City Council approves negotiating agreement that could lead to new soccer stadium
The Las Vegas City Council took a step toward a new soccer stadium Wednesday by entering into a 180-day negotiating agreement with The Renaissance Companies Inc., which is interested in redeveloping Cashman Center.
The agreement will jumpstart discussions about luring a Major League Soccer franchise to Las Vegas, building a new stadium and redeveloping the 62 acres around it. Council members unanimously approved the negotiating agreement during a meeting Wednesday. Renaissance is a Nevada-based project manager and financial structuring adviser.
The Las Vegas Lights FC, a Division II soccer team in the United Soccer League (USL), has played at Cashman Field since its inaugural season last year. Any forthcoming development agreement between the city and Renaissance would require the Lights to make a bid with the MLS to become an expansion team.
“This is a special day and I understand there are more steps to this journey,” Las Vegas Lights FC owner Brett Lashbrook said. “This is our time and this is becoming a sports town.
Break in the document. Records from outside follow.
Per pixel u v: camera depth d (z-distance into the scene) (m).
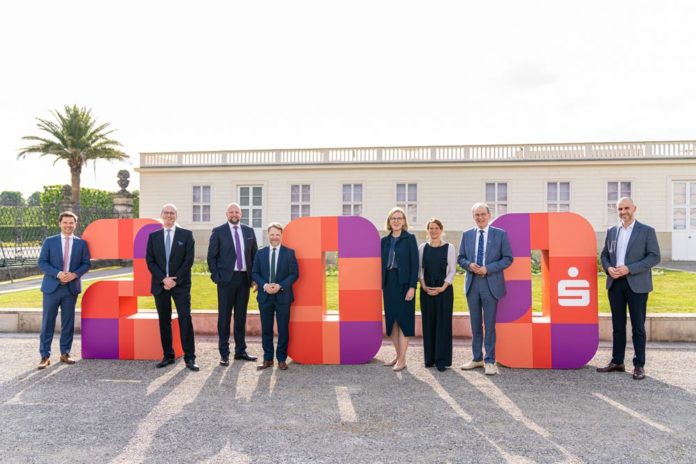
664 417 4.07
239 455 3.40
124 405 4.39
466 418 4.06
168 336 5.77
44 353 5.70
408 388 4.86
I can’t tell you how much this means as a taxpayer of Las Vegas.”
Lashbrook has been involved with U.S. soccer teams prior to his ownership of the Lights. He worked as chief operating officer of Orlando City FC, which went from being a USL (United Soccer League) team into an MLS expansion team.
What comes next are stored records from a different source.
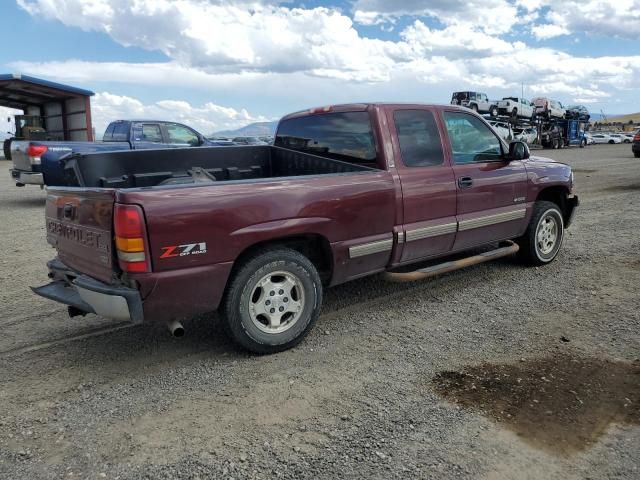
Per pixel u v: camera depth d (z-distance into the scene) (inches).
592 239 295.7
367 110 185.6
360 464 105.4
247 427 119.1
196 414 124.9
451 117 203.9
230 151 219.9
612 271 232.7
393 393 132.9
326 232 162.4
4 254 279.6
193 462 107.0
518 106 1470.2
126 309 132.7
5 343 166.9
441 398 130.0
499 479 100.8
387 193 176.6
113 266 135.3
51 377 144.0
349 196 166.6
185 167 209.5
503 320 180.4
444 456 107.6
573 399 128.4
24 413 126.1
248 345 152.3
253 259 149.9
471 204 204.7
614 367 144.3
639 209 391.9
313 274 160.2
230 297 147.5
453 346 160.4
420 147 191.2
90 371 147.5
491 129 220.1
Mayor Carolyn Goodman, seen sporting a Lights FC scarf during the council meeting, praised Lashbrook for the development and growth of the club and commitment made by the team to bringing the world’s most popular sport to Las Vegas.
“You have delivered on everything you said to use two years back,” Goodman said to Lashbrook. “Talk about being an ambassador to our community.”
Previous bids to bring Major League Soccer to Las Vegas failed to materialize in 2015 and in 2017. Lashbrook is more hopeful that investors will see the success of the Vegas Golden Knights and the potential growth of the surrounding areas of Cashman Field as a reason to invest in putting the MLS in Las Vegas.
“I think it’s a testament to our growth as a sports city,” Lashbrook said. “The fact that we’re putting out massive redevelopment that has been seeking it out for a decade I think is a real testament that we wanna get a deal done.”
Two investors, however, have been plotting to bring an MLS team into the Las Vegas Valley; The Review-Journal reported that Vegas Golden Knights owner Bill Foley has emerged as a leader in this effort alongside Boston-based investment group Baupost Group, led by billionaire hedge fund manager Seth Klarman.
Per the negotiating agreement, any forthcoming development plan would involve the Lights ownership working with the city to make a bid with the MLS to be an expansion team.
Councilman Cedric Crear, whose Ward 5 houses Cashman Field, was enthusiastic about bringing a cultural piece of Las Vegas to the city.
“This is just a taste of what our city could be,” Crear said. “There is a great synergy when cities embrace soccer. It is gonna galvanize our city.”
Major League Soccer began in 1990 as a bid to host the 1990 World Cup in the United States. What has started out with only 10 teams has grown to 24, with 30 planned teams in the coming years.
All eyes now seem to be on the cost, particularly to the city’s taxpayers. The MLS turned down an offer of a $201 million soccer stadium in 2015.
“I hope it reaches full fruition, but I hope it doesn’t take a lot of taxpayers money,” Mayor Pro Tem Lois Tarkanian said. “The community already says they already spent a lot of money on the football [stadium]. But I wish you a lot of success. I’m very excited to see all of this.”